Reviewed by Marcie
This book is about writing. Well, really it's about all creative work and how artists of every trade have to keep doing what they do even when times get rough. The book is comprised of short essays and accompanying "Try This" ideas for writing, which makes it more interactive than most books. For example, the author will write about her home in New Mexico and the drought and how everyone keeps hope that it will rain. Then she connects her life experience to some aspect of creativity and that we need to have hope of a breakthrough even when we are experiencing brain blocks. The next page would be a "Try This" exercise that would say something about making a list of five or ten tiny ways the reader can continue to create even when times are rough.
In the beginning I adored this book. I enjoyed everyone of the essays and followed every "Try This" writing prompt. Actually, I think every "Try This" prompt is fantastic and guaranteed to give you something to write about. Unfortunately, the last half of the book (if not more) got boring because I felt like all the essays were about the same thing.
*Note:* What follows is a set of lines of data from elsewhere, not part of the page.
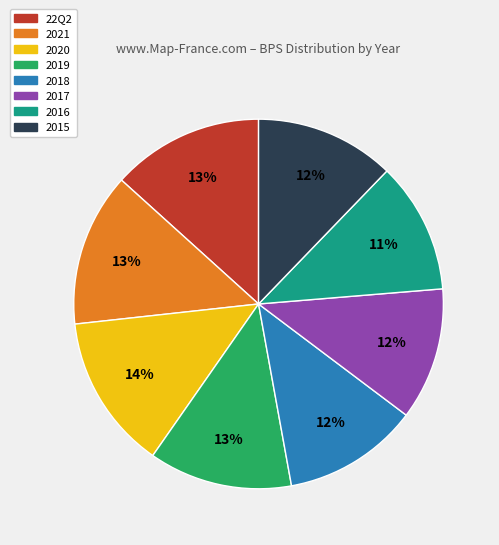

The 2015 slice represents 22% of the pie. True or false?

False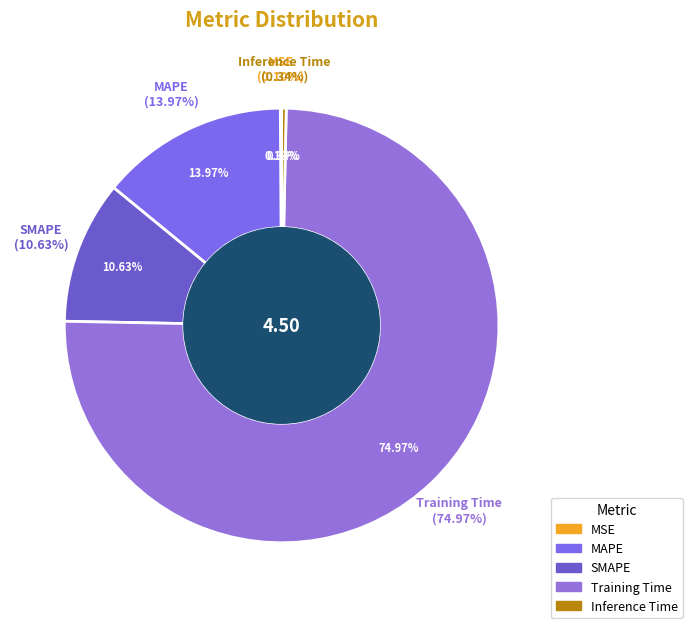

To the nearest percent, what is the combined percentage of SMAPE and MAPE?

25%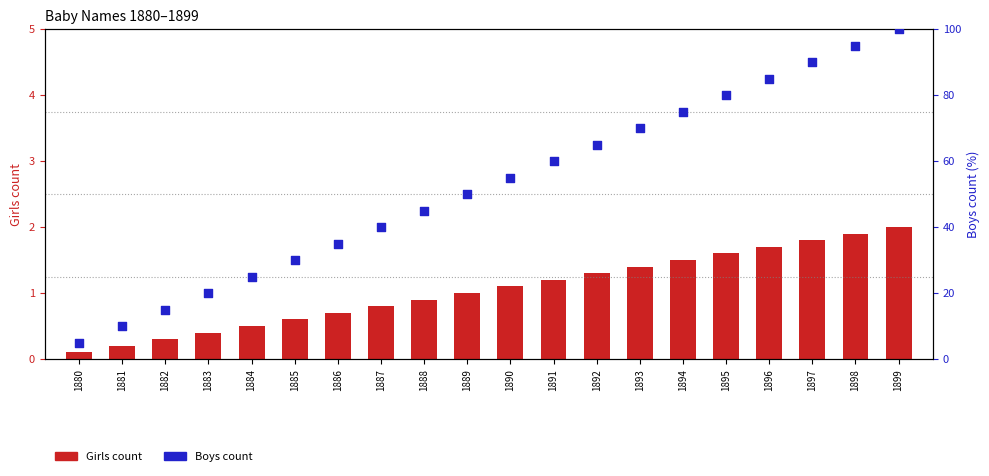

Which series has the largest total across all categories?

Boys count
Verdict: Stick it on the shelf, but not for the essays; put it on the shelf for a "Try This" reference if ever you need a writing prompt.
A lesson for all of us: According to Julia Cameron, everyone would benefit from three things:
- Morning Pages. Every morning write three pages by hand. Vent, plan, praise, plot, complain, reflect. Doing this establishes routine and keeps us writing.
- Artist Dates. This is a solo experience that should be done weekly. Think mischief rather than mastery.
- Walks. Two or three times a week we should embark on a small walk to give us time to think and observe. At least once a week we should go on an hour-long walk or more.